_Task requirements_:
Return every line of the items below that contains the word "text".

>> Start

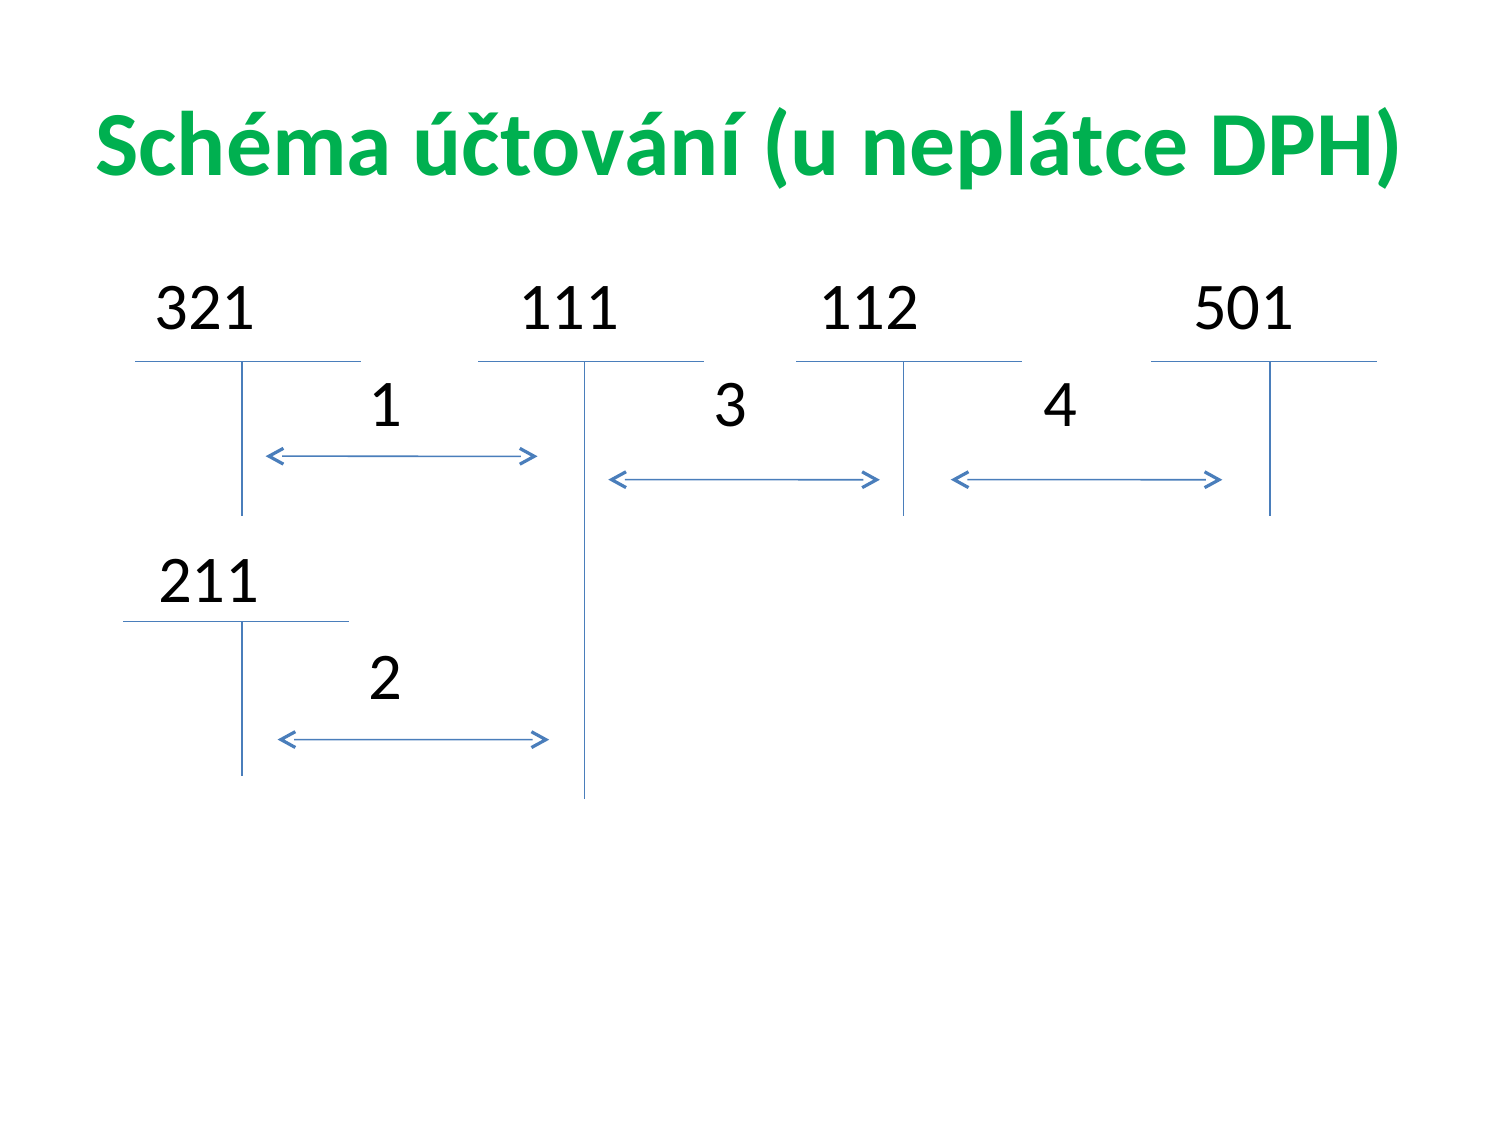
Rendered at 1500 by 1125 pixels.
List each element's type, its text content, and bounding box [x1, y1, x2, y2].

list 321 111 112 501 1 3 4 211 2 [53, 255, 1404, 998]
title Schéma účtování (u neplátce DPH) [75, 45, 1426, 233]
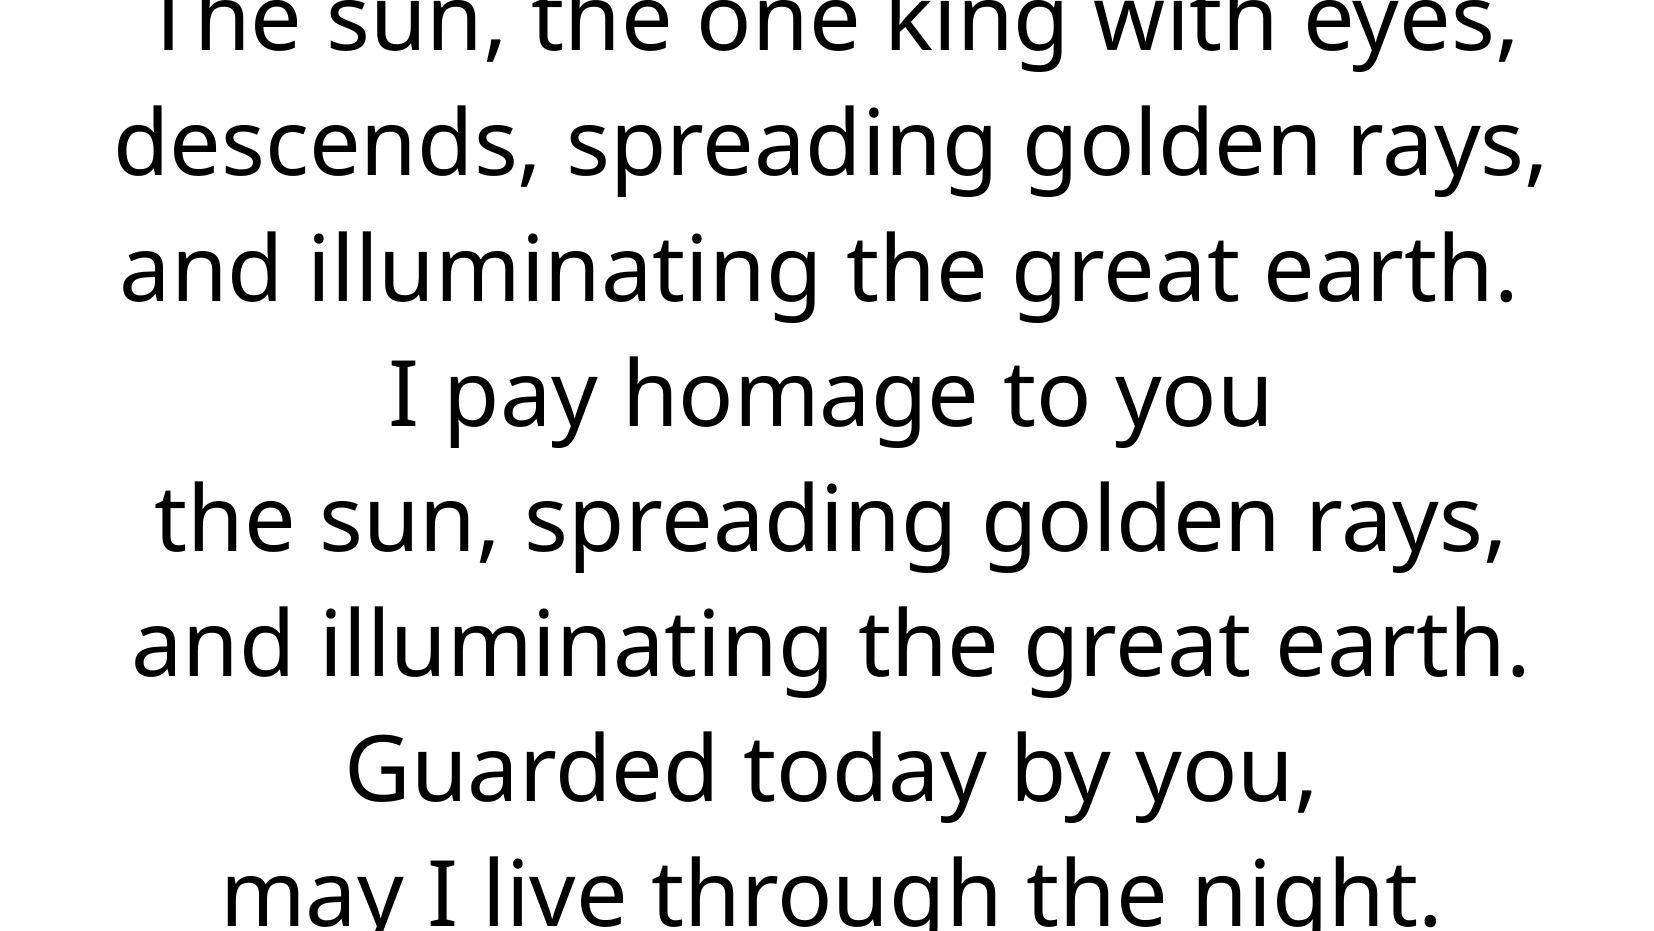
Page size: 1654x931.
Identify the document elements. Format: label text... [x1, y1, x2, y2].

subtitle The sun, the one king with eyes, descends, spreading golden rays, and illuminating the great earth. I pay homage to you the sun, spreading golden rays, and illuminating the great earth. Guarded today by you, may I live through the night. [87, 12, 1577, 894]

>> End

_Answer to this problem_:
List each element's type, its text content, and bounding box [x1, y1, x2, y2].
Identify the document elements. Format: label text... [x1, y1, x2, y2].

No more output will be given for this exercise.